Just to clarify all this as an answer
First, generate some data
y <- c(1:10)
x <- c(rep(0, 4), rep(1, 6))
dat <- data.frame(y, x)
now fit a linear model
summary(lm(y ~ x, data = dat))
Call:
lm(formula = y ~ x, data = dat)
Residuals:
Min 1Q Median 3Q Max
-2.50 -1.25 0.00 1.25 2.50
Coefficients:
Estimate Std. Error t value Pr(>|t|)
(Intercept) 2.5000 0.8385 2.981 0.01756 *
x 5.0000 1.0825 4.619 0.00171 **
Residual standard error: 1.677 on 8 degrees of freedom
Multiple R-squared: 0.7273, Adjusted R-squared: 0.6932
F-statistic: 21.33 on 1 and 8 DF, p-value: 0.001713
Note that the intercept is indeed the mean of $y$ for $x==0$
Now centre $x$ and repeat
x2 <- x - mean(x)
x2
[1] -0.6 -0.6 -0.6 -0.6 0.4 0.4 0.4 0.4 0.4 0.4
summary(lm(y ~ x2, data = dat))
Call:
lm(formula = y ~ x2, data = dat)
Residuals:
Min 1Q Median 3Q Max
-2.50 -1.25 0.00 1.25 2.50
Coefficients:
Estimate Std.

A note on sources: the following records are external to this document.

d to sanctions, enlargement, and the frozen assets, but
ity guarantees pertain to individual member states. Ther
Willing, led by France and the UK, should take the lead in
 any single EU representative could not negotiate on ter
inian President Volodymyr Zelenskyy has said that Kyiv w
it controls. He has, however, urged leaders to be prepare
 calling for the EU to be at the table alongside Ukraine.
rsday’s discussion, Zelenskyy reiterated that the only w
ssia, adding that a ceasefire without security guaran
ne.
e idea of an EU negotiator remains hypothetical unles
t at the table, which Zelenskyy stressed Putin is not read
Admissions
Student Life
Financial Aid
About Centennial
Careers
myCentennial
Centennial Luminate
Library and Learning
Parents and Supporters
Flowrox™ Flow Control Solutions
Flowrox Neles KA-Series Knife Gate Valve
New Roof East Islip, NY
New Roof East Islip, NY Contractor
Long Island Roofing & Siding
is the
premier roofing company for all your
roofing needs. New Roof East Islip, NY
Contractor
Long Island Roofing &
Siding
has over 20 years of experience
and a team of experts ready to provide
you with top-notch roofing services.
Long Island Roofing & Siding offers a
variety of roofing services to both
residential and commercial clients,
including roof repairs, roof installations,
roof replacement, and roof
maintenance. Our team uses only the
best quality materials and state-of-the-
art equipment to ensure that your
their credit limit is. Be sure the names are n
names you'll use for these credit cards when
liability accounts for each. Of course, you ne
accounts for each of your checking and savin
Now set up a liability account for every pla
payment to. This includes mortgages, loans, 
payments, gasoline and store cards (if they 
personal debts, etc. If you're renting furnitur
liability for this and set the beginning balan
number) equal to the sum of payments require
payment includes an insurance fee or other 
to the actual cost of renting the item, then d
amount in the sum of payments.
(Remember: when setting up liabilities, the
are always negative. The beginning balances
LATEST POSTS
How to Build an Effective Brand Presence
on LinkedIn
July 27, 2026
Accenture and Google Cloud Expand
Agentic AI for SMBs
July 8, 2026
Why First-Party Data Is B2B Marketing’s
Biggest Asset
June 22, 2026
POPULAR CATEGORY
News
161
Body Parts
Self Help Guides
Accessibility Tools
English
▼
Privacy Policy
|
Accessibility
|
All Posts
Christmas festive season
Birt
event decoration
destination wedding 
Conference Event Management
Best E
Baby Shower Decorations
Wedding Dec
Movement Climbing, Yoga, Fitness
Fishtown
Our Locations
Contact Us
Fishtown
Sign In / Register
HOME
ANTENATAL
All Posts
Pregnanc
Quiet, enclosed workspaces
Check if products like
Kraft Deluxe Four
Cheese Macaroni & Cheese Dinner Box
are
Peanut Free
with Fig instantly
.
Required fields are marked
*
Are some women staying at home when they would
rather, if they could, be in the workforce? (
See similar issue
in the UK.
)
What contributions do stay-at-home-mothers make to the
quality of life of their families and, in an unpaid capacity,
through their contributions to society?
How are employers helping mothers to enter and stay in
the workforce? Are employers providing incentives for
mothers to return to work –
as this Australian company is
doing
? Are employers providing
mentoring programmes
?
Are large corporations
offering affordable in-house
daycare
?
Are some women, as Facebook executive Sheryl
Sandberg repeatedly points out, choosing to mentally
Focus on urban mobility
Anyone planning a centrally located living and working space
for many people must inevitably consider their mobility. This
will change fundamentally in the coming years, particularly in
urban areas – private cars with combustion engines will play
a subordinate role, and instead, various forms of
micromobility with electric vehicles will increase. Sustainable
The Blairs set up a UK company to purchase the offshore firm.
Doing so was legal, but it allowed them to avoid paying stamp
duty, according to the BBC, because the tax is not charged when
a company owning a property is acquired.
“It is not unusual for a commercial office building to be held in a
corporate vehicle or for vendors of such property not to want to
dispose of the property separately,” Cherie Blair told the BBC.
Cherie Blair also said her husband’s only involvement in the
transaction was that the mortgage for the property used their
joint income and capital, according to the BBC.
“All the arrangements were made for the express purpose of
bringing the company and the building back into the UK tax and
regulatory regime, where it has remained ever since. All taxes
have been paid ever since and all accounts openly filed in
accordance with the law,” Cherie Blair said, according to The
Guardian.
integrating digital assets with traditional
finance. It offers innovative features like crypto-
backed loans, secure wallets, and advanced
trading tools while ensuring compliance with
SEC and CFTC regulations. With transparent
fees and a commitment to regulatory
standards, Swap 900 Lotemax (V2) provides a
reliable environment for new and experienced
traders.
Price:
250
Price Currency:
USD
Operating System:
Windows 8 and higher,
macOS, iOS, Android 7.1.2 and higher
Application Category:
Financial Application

Error t value Pr(>|t|)
(Intercept) 5.5000 0.5303 10.371 6.46e-06 ***
x2 5.0000 1.0825 4.619 0.00171 **
Residual standard error: 1.677 on 8 degrees of freedom
Multiple R-squared: 0.7273, Adjusted R-squared: 0.6932
F-statistic: 21.33 on 1 and 8 DF, p-value: 0.001713
Note that the coefficient is unchanged as the difference between the predicted means for the two categories remains unchanged but the intercept has been shifted to represent the hypothetical value predicted for $x2 == 0$.
Although centering can be an excellent idea it does not do much of interest with categorical predictors.